| Deron Meranda 
    deron.meranda at gmail.com Wed Jan 4 14:17:44 EST 2006 
 > >> 2. html(encode|decode) for translating all defined entity characters;
> >> currently pythons default cgi.escape only translates "&", "<" and
> >> ">", and xml.sax.saxutils.escape is both silly if you're not using
> >> sax for anything else, and not convenient as you have to give it the
> >> translation table.
> >
> >
> > I probably understand your question wrong, but...
> > &<> are the only characters that need escaping, so cgi.escape should
> > be sufficient. International characters can be output using the right
> > codepage in your header, or by using &...; markups.
Remember that cgi.escape can take an optional second parameter,
which when True will also escape the double-quote, ", character.

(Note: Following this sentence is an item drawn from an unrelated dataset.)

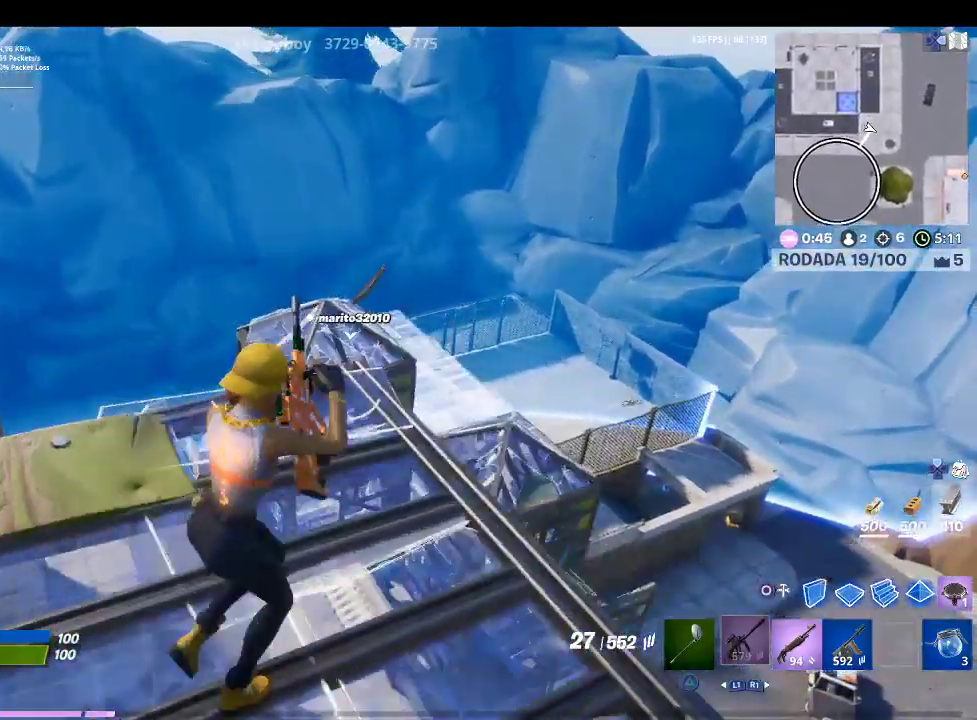
{"buttons": [], "left_stick": "up", "right_stick": "center", "events": [[233, "right_stick", "up-left"], [333, "left_stick", "up"], [367, "right_stick", "center"]]}
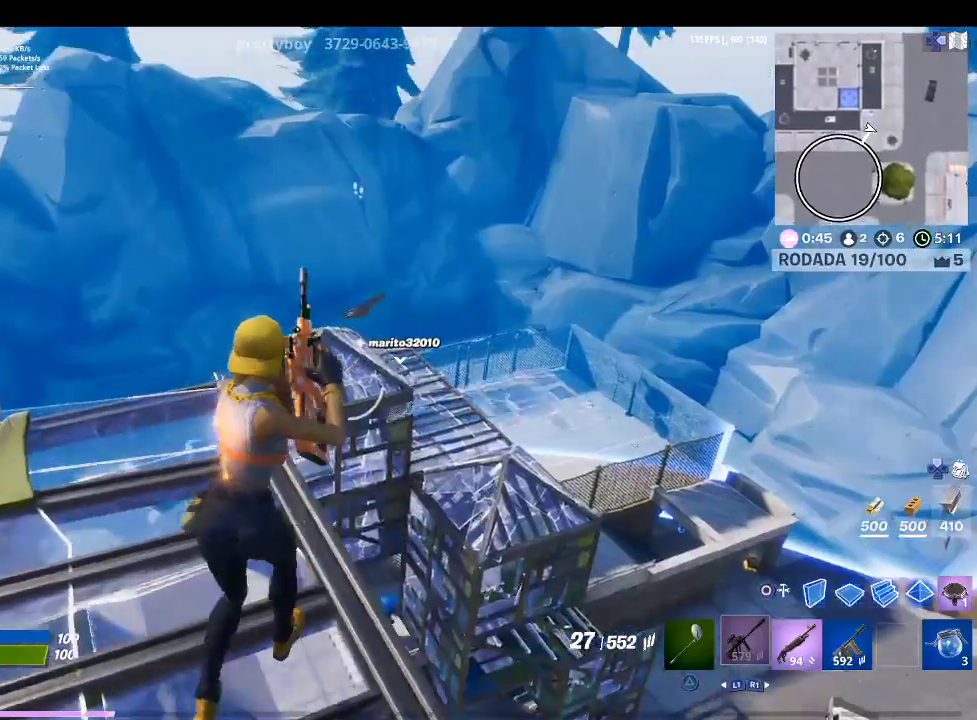
{"buttons": ["L2"], "left_stick": "down-right", "right_stick": "right", "events": [[33, "right_stick", "right"], [100, "L2", "down"], [167, "left_stick", "center"], [200, "right_stick", "center"], [300, "left_stick", "down"], [400, "right_stick", "right"], [467, "left_stick", "down-right"]]}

That is quite useful when the string is part of an attribute value
within an (X)HTML tag.  Then, really, you should have no need to escape
any other character.
The best technique is to simply output UTF-8 documents, writing
the raw unicode characters into the document.  If using unicode
strings in python code, just use the encode string method to get
it into utf8, such as: u'hello'.encode('utf8')
Using UTF-8, you don't need any entity references at all, other than the
four: &, <, >, and " -- which is what cgi.escape
does.
> > > Also a simple method to unescape these is quite useful aswell.
For a simple way, look at the standard htmlentitydefs module.
It should be pretty easy to write a search-replace function which
uses those dictionaries.
Of course to do it correctly is pretty hard, especially in full XML
where you may have things like CDATA sections and such.  So
usually you need to use a full XML parser.
--
Deron Meranda
 |